Gemeinsame Erklärung der Projektträger des Modellversuchs „Kosten- und Leistungstransparenz“ vom 14. Mai 2003

Ein nennenswerter Anteil der Patienten wünscht Transparenz über das Leistungsgeschehen in der Arztpraxis. Im rheinland-pfälzischen Modellversuch“ Patientenquittung“ hatten Patienten im Bereich der Kassenärztlichen Vereinigung Rheinhessen die Möglichkeit, ein neues Serviceangebot zu erproben. Vom 01. April 2002 bis 30. März 2003 konnten interessierte Patientinnen und Patienten in teilnehmenden Arztpraxen einen Beleg über die vom Arzt für sie erbrachten Leistungen und deren Kosten abfordern. Die beachtliche Inanspruchnahme und die positive Beurteilung des Angebots durch die Patienten spricht nach Ansicht der Projektträger für eine breite Einführung einer Patientenquittung als Angebot an die gesetzlich Versicherten.

Im Mittel fragten rund 15% der Patienten eine Quittung in der Arztpraxis nach. Damit betrug die Inanspruchnahme im Modellversuch „Patientenquittung“ mehr als das Zehnfache bisheriger Transparenzversuche. Durch die Ausgabe einer Patientenquittung durch den behandelnden Arzt konnte die zeitliche Nähe der Information zum Behandlungsgeschehen und deren Verständlichkeit wesentlich verbessert werden.


Modellversuch “Patientenquittung“
Träger des Modellversuchs „Patientenquittung“ waren die Kassenärztliche Vereinigung Rheinhessen, die Krankenkassen in Rheinland-Pfalz, das Ministerium für Arbeit, Soziales, Familie und Gesundheit sowie die Kassenärztliche Bundesvereinigung.

Der Modellversuch sollte Praktikabilität und Akzeptanz einer in der Arztpraxis ausgegebenen Patientenquittung erproben.

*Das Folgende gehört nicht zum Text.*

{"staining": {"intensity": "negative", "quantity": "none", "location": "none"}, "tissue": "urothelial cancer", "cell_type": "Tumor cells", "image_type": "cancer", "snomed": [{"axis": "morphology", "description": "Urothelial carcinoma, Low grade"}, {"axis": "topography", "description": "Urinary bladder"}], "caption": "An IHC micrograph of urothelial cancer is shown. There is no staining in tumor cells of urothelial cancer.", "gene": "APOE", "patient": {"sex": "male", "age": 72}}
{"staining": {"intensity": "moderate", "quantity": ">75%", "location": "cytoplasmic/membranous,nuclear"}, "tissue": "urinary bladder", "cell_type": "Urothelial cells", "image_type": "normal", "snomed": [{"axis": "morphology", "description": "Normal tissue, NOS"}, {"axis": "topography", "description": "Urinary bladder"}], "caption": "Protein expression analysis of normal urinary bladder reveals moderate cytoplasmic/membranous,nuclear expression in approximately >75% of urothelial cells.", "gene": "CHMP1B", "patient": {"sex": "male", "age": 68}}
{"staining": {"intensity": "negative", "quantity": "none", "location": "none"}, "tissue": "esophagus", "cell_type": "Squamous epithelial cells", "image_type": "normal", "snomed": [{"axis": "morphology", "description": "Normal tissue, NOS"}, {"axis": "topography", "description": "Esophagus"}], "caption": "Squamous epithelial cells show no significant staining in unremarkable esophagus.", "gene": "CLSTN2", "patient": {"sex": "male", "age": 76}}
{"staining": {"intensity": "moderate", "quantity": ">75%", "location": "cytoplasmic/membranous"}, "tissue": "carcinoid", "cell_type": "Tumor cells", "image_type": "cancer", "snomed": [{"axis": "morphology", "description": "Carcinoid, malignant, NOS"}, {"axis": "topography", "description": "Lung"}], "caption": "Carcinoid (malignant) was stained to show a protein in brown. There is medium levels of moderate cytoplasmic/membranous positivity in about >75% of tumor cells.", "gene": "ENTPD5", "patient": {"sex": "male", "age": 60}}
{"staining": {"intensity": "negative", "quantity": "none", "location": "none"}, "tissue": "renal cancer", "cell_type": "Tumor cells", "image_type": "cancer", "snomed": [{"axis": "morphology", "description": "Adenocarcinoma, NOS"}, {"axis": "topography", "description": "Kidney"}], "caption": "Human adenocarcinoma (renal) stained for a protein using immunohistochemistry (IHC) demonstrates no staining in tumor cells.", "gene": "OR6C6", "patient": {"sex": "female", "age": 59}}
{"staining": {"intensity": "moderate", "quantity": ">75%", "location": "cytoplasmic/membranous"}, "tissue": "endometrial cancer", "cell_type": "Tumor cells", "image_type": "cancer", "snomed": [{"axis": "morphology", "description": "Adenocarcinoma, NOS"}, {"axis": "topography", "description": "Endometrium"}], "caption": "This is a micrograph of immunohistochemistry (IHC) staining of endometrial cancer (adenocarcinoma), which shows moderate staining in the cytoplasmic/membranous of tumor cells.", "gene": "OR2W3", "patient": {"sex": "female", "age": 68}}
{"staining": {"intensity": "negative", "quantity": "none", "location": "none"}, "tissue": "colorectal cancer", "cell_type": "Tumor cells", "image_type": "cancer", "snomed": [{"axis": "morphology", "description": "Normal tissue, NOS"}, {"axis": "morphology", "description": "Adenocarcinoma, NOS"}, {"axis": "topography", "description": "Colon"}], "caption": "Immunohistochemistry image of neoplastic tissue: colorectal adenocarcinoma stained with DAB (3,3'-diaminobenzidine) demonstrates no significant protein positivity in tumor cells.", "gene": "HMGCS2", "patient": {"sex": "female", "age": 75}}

Teilnehmen konnten Arztpraxen, deren Praxissoftware die Belegerstellung unterstützte. Insgesamt beteiligten sich 67 Arztpraxen. In 21 Arztpraxen wurde der Beleg den interessierten Patienten unmittelbar im Anschluss an den Arztkontakt übergeben (Tagesquittung). In 46 Arztpraxen erhielten die Versicherten auf Wunsch den Leistungs- und Kostenüberblick am Quartalsende per Post (Quartalsquittung).

Zu Beginn und gegen Ende des Modellversuchs führte das Zentralinstitut für die Kassenärztliche Versorgung im Rahmen der wissenschaftlichen Begleitforschung Befragungen der teilnehmenden Patienten und Ärzte durch.


Ergebnisse im Einzelnen
Praktikabilität
Der Modellversuch bestätigt insgesamt die Praktikabilität der Quittungserstellung. Aus Sicht der Patienten war das angebotene Produkt gut verständlich. Nur drei bis vier Prozent der Befragten gaben Probleme mit der Verständlichkeit an. Rund 18% hatten jedoch Verbesserungsvorschläge, dies waren vor allem ältere Patienten (über 59 Jahre).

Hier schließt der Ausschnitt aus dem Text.